-- start SOURCE EXCERPT --

8/1/2023 06:50:57 am

My personal take based on nothing:

as long as zone a and zone b's total square footage is less than the maximum area for a single system as per NFPA 13 requirements (as zone b still would count as part of zone a for this), I take no issue with additional control within a system. I could see it as specifically good for buildings with "wings" or long dead end hallways.

CARLOS

8/2/2023 04:48:35 pm

But when you have to work on zone A, wouldn't that also shut off zone B? Shutting both systems down? I'm sorry but I don't agree with that set up. I believe 13 might say something against it and 25 too.

Anthony

8/1/2023 07:20:13 am

Adding to what Pete said: This happens all the time with smaller dry systems and pre-action systems off a wet system. I like to have a small butterball valve flow switch and test and drain for elevators. Kind of a mini system to keep everything isolated.

Chad

8/1/2023 07:21:34 am

As long as the controls and flows are supervised (and in the flow calcs if necessary) I cannot imagine why it would not be permitted.

-- end SOURCE EXCERPT --

◆ **INSTRUCTION A**
Gather each line of the records that contains the string "pixels", matching case exactly.
The sprinkler forum thread and the records were drawn from separate sources.

-- start DATA EXCERPTS --

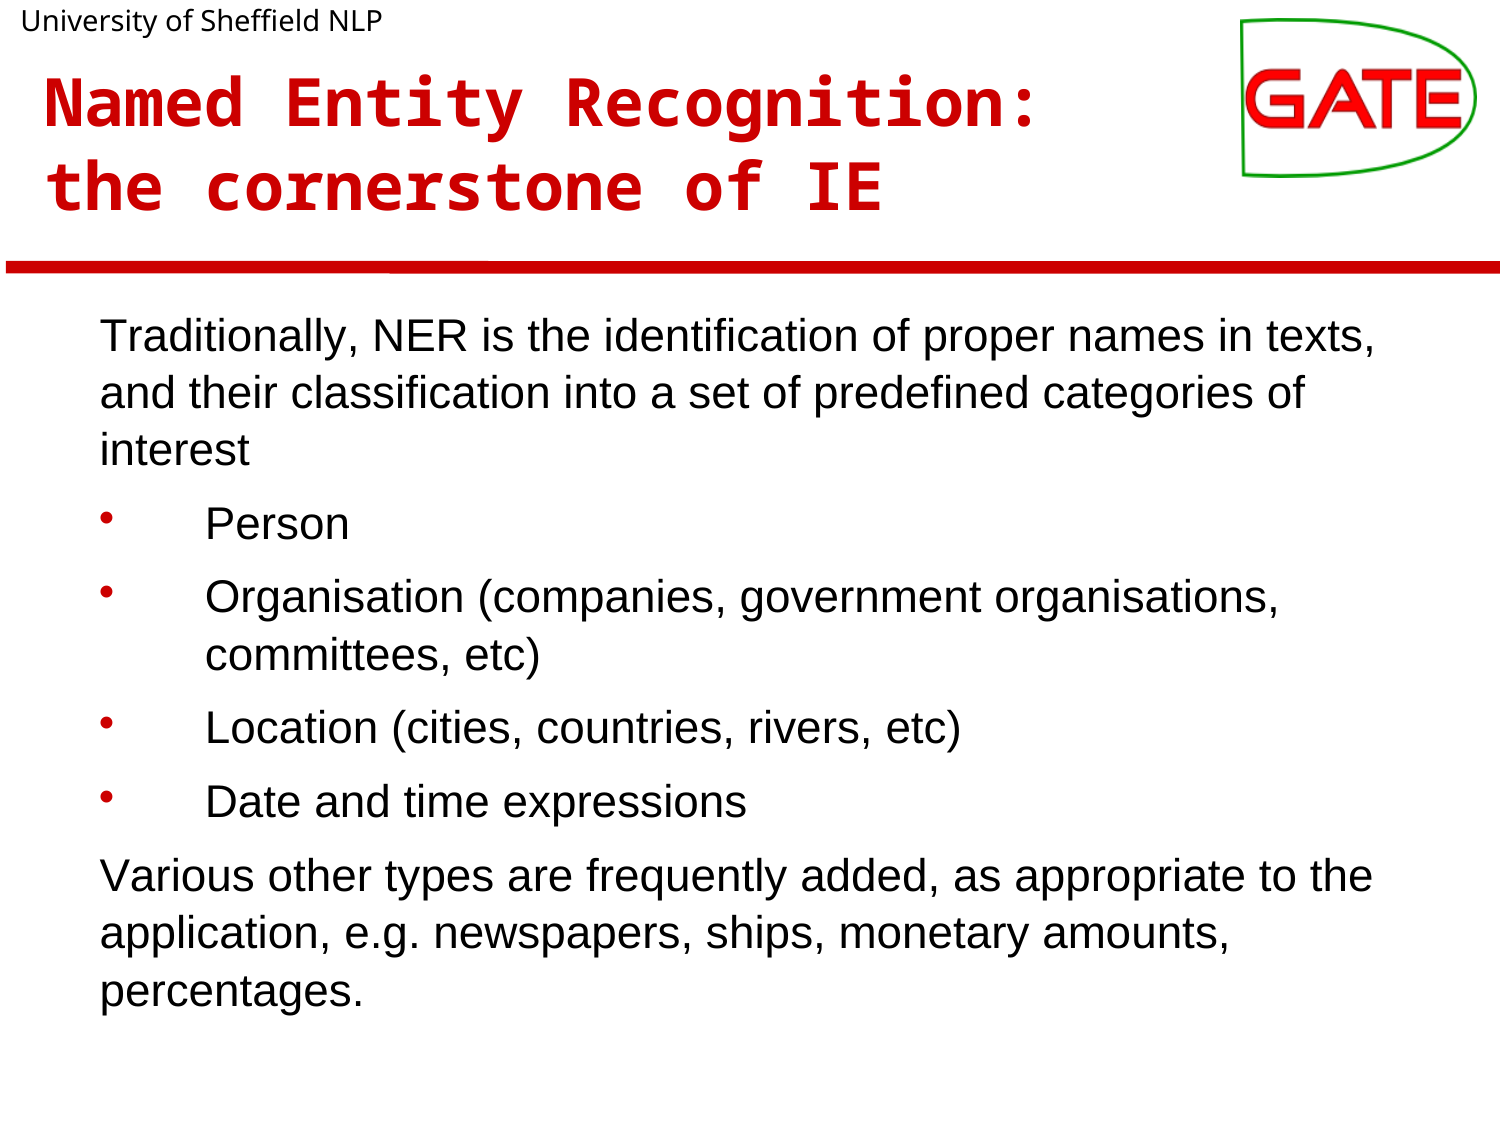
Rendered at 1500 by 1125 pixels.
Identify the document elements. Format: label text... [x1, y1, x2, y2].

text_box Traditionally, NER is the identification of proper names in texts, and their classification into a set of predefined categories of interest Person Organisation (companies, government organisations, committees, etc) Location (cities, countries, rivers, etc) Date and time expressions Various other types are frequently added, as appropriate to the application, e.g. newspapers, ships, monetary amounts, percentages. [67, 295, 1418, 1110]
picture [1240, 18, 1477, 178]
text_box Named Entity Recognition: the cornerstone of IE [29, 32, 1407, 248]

-- end DATA EXCERPTS --
-- start DATA EXCERPTS --

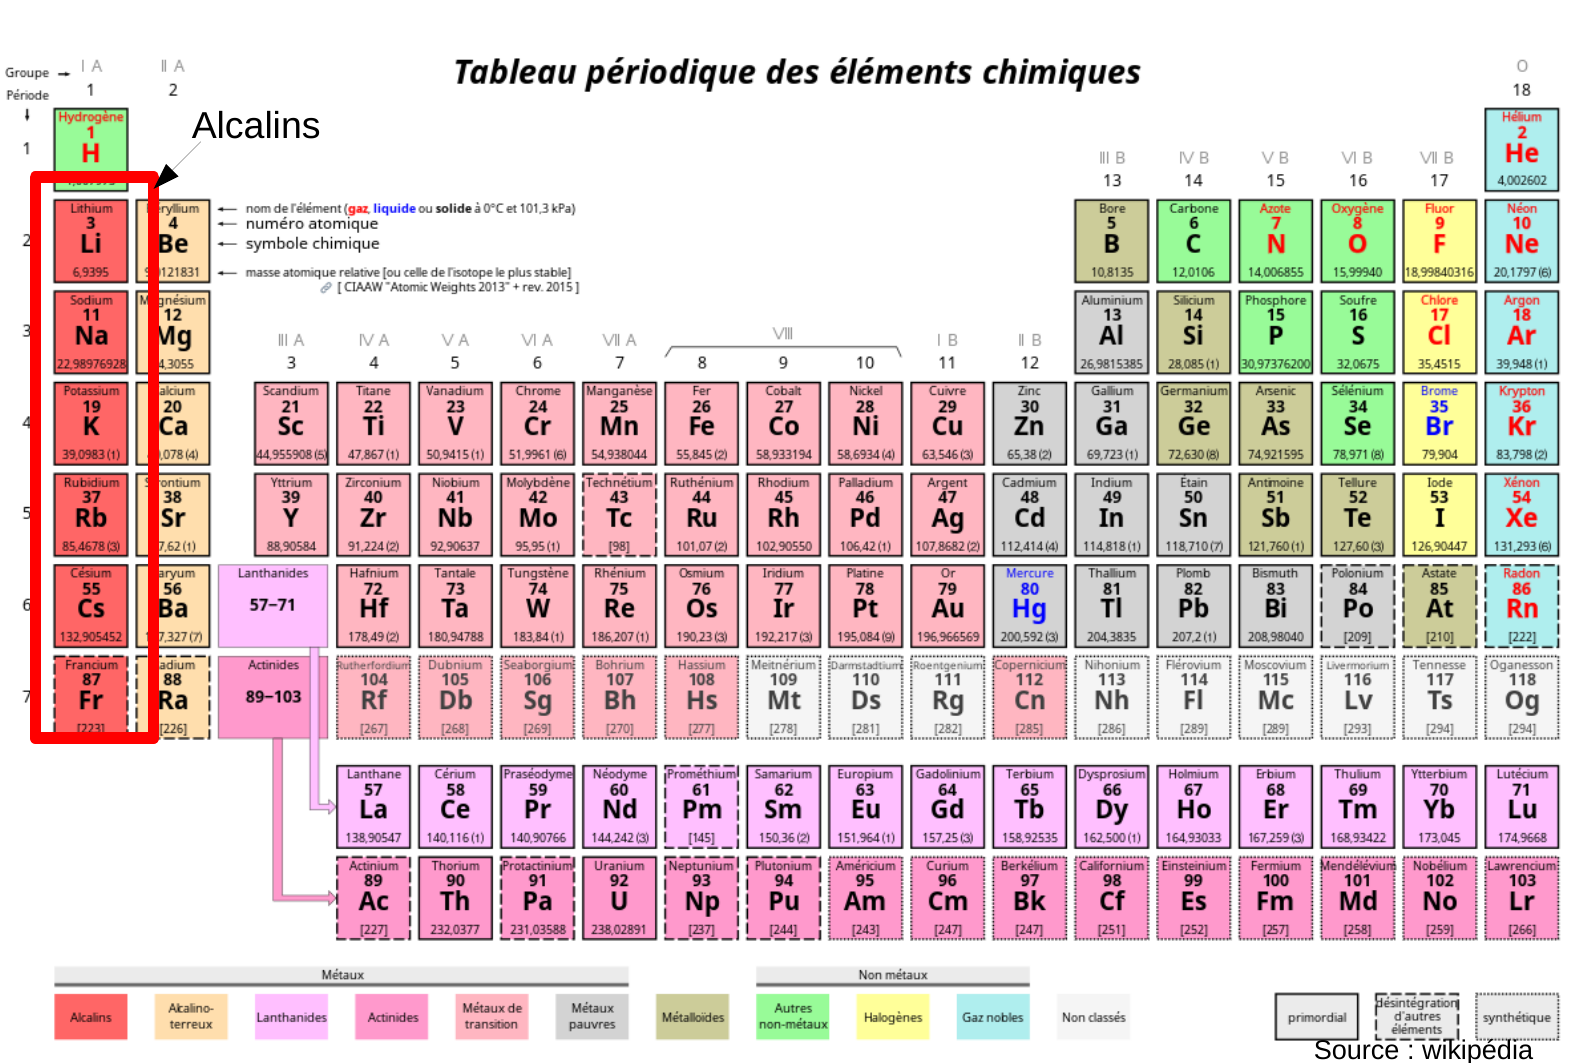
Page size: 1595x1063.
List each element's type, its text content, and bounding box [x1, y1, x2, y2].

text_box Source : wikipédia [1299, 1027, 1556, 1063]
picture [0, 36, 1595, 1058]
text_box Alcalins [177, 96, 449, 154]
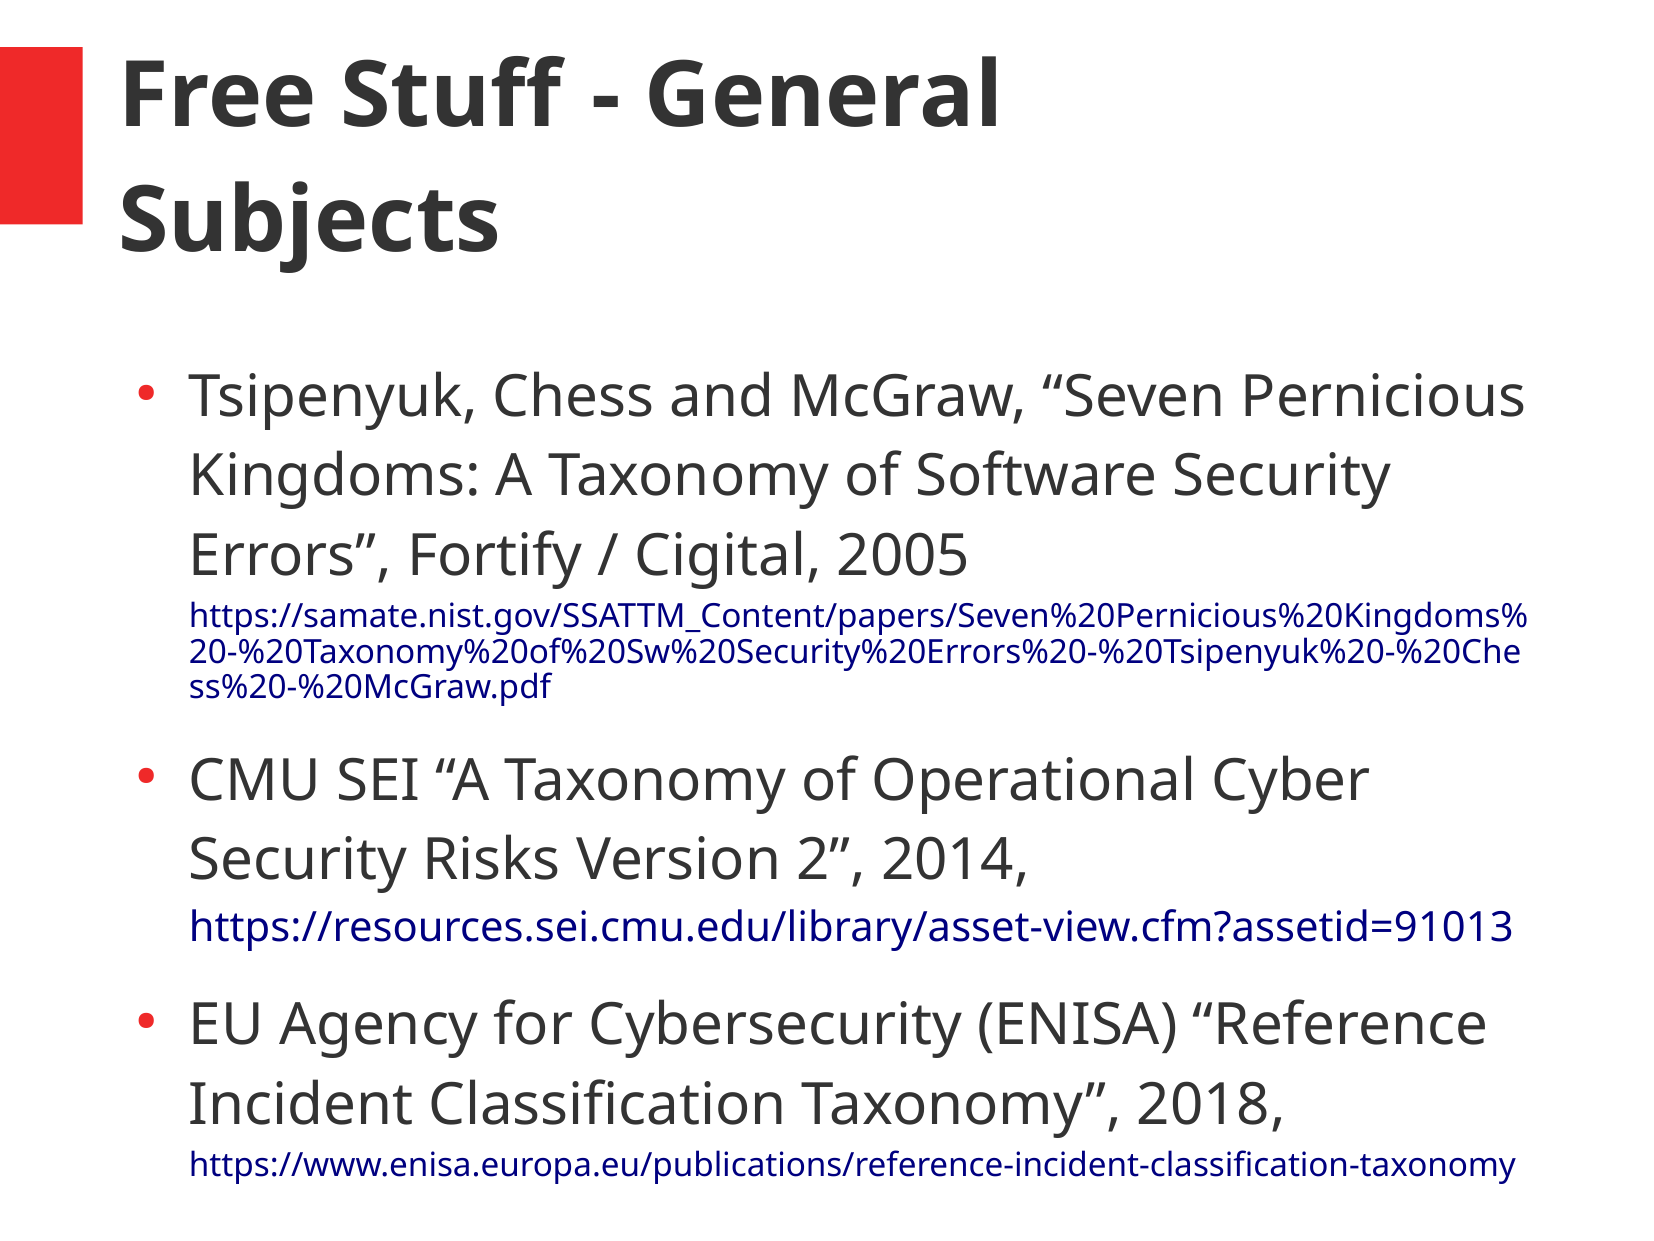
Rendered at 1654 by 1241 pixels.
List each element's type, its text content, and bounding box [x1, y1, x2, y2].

-- end DATA EXCERPTS --

◆ **INSTRUCTION B**
Reproduce the sprinkler forum thread from "But when you" to "and 25 too.", character for character.

◆ **EXERCISE ANSWER A**
Rendered at 1500 by 1125 pixels.
Rendered at 1654 by 1241 pixels.

◆ **EXERCISE ANSWER B**
But when you have to work on zone A, wouldn't that also shut off zone B? Shutting both systems down? I'm sorry but I don't agree with that set up. I believe 13 might say something against it and 25 too.